─── MATERIAL FOR THE TASK
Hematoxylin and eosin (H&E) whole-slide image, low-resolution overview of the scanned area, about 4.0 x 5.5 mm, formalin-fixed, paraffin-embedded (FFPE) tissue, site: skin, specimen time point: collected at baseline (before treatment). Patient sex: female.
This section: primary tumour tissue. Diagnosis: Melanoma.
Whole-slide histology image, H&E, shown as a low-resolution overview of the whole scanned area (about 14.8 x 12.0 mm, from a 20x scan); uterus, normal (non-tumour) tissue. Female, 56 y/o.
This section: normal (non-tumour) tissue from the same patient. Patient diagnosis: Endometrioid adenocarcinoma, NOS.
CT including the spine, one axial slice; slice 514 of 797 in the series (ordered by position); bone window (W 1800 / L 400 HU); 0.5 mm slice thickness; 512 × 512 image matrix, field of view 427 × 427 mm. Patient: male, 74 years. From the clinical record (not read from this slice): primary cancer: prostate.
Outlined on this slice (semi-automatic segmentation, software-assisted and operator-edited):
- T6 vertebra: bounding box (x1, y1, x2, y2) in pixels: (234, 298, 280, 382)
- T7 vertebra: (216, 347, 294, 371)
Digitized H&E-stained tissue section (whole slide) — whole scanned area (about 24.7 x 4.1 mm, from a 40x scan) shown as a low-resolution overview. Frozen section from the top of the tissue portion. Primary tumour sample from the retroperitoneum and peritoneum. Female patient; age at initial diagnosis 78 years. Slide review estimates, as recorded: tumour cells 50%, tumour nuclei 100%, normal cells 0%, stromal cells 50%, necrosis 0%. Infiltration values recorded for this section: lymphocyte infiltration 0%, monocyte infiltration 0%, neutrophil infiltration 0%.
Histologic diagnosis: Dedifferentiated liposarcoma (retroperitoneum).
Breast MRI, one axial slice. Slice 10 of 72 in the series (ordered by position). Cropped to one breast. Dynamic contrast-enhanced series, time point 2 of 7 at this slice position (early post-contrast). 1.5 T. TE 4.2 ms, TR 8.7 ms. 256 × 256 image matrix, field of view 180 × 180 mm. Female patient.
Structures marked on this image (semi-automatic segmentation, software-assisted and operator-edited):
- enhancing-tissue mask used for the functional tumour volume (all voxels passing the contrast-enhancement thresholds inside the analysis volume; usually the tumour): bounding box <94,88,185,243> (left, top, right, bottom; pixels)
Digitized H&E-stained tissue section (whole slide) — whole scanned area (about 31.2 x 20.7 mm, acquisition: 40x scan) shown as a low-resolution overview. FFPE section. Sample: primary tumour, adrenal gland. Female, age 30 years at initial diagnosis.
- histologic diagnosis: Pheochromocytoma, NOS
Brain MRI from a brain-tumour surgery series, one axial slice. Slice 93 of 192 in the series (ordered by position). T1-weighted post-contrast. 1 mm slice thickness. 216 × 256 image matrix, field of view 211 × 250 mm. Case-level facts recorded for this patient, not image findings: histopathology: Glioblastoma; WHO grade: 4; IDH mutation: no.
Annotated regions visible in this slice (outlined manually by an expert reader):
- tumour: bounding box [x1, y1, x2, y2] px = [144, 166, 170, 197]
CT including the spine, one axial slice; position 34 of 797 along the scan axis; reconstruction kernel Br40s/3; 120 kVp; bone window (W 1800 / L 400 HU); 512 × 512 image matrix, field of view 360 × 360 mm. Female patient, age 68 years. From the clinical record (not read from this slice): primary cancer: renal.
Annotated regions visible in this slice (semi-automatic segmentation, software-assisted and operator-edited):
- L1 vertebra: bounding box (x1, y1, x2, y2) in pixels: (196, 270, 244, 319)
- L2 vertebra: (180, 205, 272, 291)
──────
> WHAT THE TASK REQUIRES
Each line of the entries holding the string "visible" should be found and copied.

> ANSWER TO THIS EXERCISE
Annotated regions visible in this slice (outlined manually by an expert reader):
Annotated regions visible in this slice (semi-automatic segmentation, software-assisted and operator-edited):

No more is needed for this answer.